▶ _What you should do_
Leave out the images; return the rest of the data exactly.

Data entries
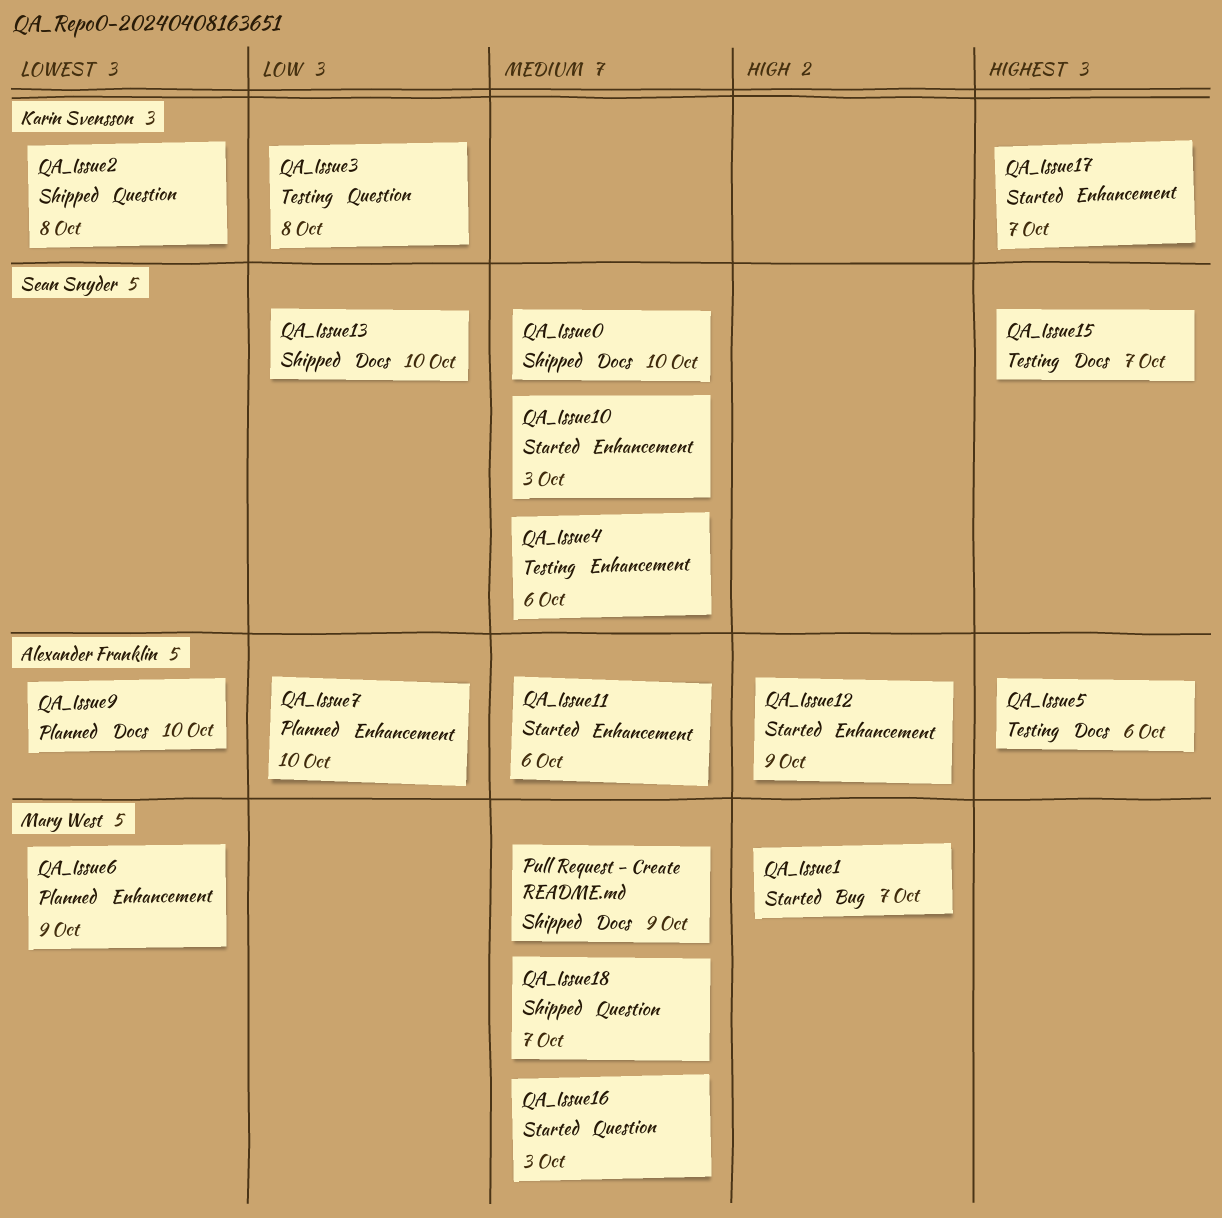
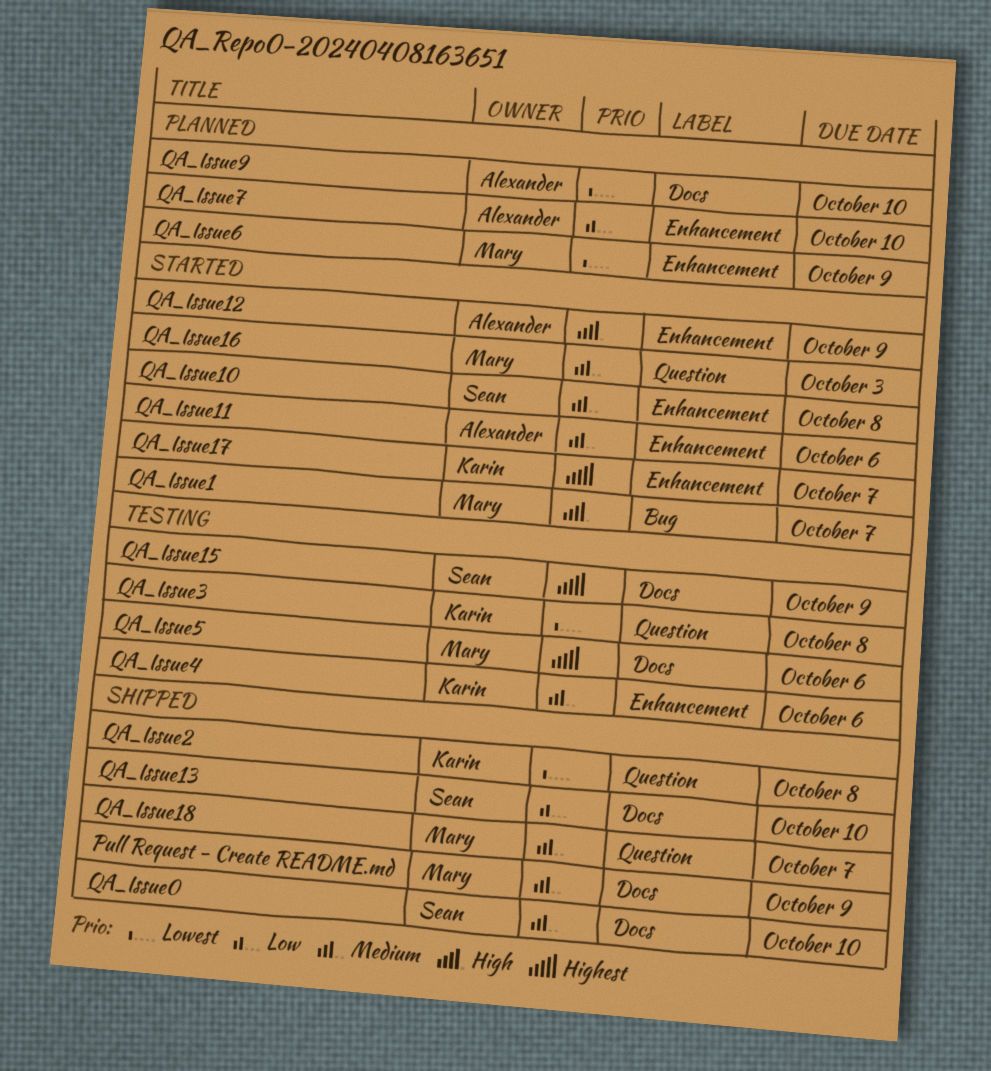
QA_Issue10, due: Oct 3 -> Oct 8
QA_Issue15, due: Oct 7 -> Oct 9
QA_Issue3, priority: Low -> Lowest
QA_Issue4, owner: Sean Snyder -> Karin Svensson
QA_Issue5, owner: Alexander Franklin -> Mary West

▶ _Task output_
QA_Issue10, due: Oct 3 -> Oct 8
QA_Issue15, due: Oct 7 -> Oct 9
QA_Issue3, priority: Low -> Lowest
QA_Issue4, owner: Sean Snyder -> Karin Svensson
QA_Issue5, owner: Alexander Franklin -> Mary West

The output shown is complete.